Edson Athayde anui, mas lembra que há uma diferença entre comunicação e poluição visual. E acrescenta que, infelizmente, se transformaram num meio. “É pena, pois um cartaz serve para sublinhar um posicionamento ou discurso. Não para ser dono do próprio discurso. Trata-se de um meio muito sintético, de certa maneira ‘burro’, não permitindo aprofundar qualquer mensagem.”
Lá fora
A força das agendas nacionais
>> Na Suécia, o Partido Pirata, do activista Christian Engstrom, pode eleger um deputado. Principal proposta: combater as leis de copyright e patentes tornando gratuitos todos os conteúdos da net. As agendas nacionais prevalecem sobre os temas europeus.
>> Em França discute-se o balanço de dois anos de Sarkozy.

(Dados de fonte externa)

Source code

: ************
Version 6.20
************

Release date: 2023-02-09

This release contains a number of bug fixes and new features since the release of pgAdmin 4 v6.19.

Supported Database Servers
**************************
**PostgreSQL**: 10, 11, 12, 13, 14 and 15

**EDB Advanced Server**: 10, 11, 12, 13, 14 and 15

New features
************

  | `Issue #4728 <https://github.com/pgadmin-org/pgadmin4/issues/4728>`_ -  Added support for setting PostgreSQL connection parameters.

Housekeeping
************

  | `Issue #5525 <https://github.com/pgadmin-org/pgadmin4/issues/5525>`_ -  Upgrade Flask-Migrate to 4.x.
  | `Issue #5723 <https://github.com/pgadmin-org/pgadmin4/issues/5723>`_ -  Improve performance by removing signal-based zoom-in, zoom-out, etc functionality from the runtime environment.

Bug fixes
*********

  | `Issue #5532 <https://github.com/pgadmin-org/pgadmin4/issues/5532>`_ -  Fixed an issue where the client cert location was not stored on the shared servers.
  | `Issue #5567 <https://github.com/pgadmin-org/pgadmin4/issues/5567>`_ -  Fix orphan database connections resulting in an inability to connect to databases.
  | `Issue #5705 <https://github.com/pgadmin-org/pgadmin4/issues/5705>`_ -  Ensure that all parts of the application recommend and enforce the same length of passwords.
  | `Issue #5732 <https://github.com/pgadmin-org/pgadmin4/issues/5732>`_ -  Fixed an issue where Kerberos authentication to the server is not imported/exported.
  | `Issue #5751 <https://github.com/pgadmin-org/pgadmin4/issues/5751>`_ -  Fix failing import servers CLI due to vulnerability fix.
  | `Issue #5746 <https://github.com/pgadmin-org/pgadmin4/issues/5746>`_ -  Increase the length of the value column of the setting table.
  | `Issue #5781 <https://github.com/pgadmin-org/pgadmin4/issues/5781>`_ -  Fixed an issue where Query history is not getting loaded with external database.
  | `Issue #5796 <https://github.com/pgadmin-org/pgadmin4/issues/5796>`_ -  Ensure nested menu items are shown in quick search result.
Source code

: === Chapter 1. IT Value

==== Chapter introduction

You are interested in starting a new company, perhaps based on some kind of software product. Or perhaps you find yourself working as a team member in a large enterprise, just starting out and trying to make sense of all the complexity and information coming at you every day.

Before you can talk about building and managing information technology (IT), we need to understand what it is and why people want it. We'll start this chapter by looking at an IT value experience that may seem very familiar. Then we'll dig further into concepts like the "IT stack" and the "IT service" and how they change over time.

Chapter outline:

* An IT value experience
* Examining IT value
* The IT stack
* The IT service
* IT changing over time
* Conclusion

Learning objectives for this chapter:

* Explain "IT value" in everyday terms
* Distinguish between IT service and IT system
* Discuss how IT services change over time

>> No Reino Unido, a discussão centra-se nas despesas ilícitas dos parlamentares e, em Itália, as atenções vão para a agenda amorosa de Berlusconi.
>> Na Alemanha, impõem-se as legislativas de Setembro. Aliás, entre as eleições europeias e o final do ano, há actos eleitorais em sete países da UE.
>> A Dinamarca referenda, dia 7, se os homens devem deixar de ter preferência na linha de sucessão dinástica.
>> O Luxemburgo vota nessa data um novo Parlamento. Em Julho, seguem-se os búlgaros e, em Outubro, os checos. Nesse mês,
na Roménia, realiza-se a primeira volta das presidenciais. Só na Irlanda se discute a Europa, com o segundo referendo ao Tratado de Lisboa, em Outubro.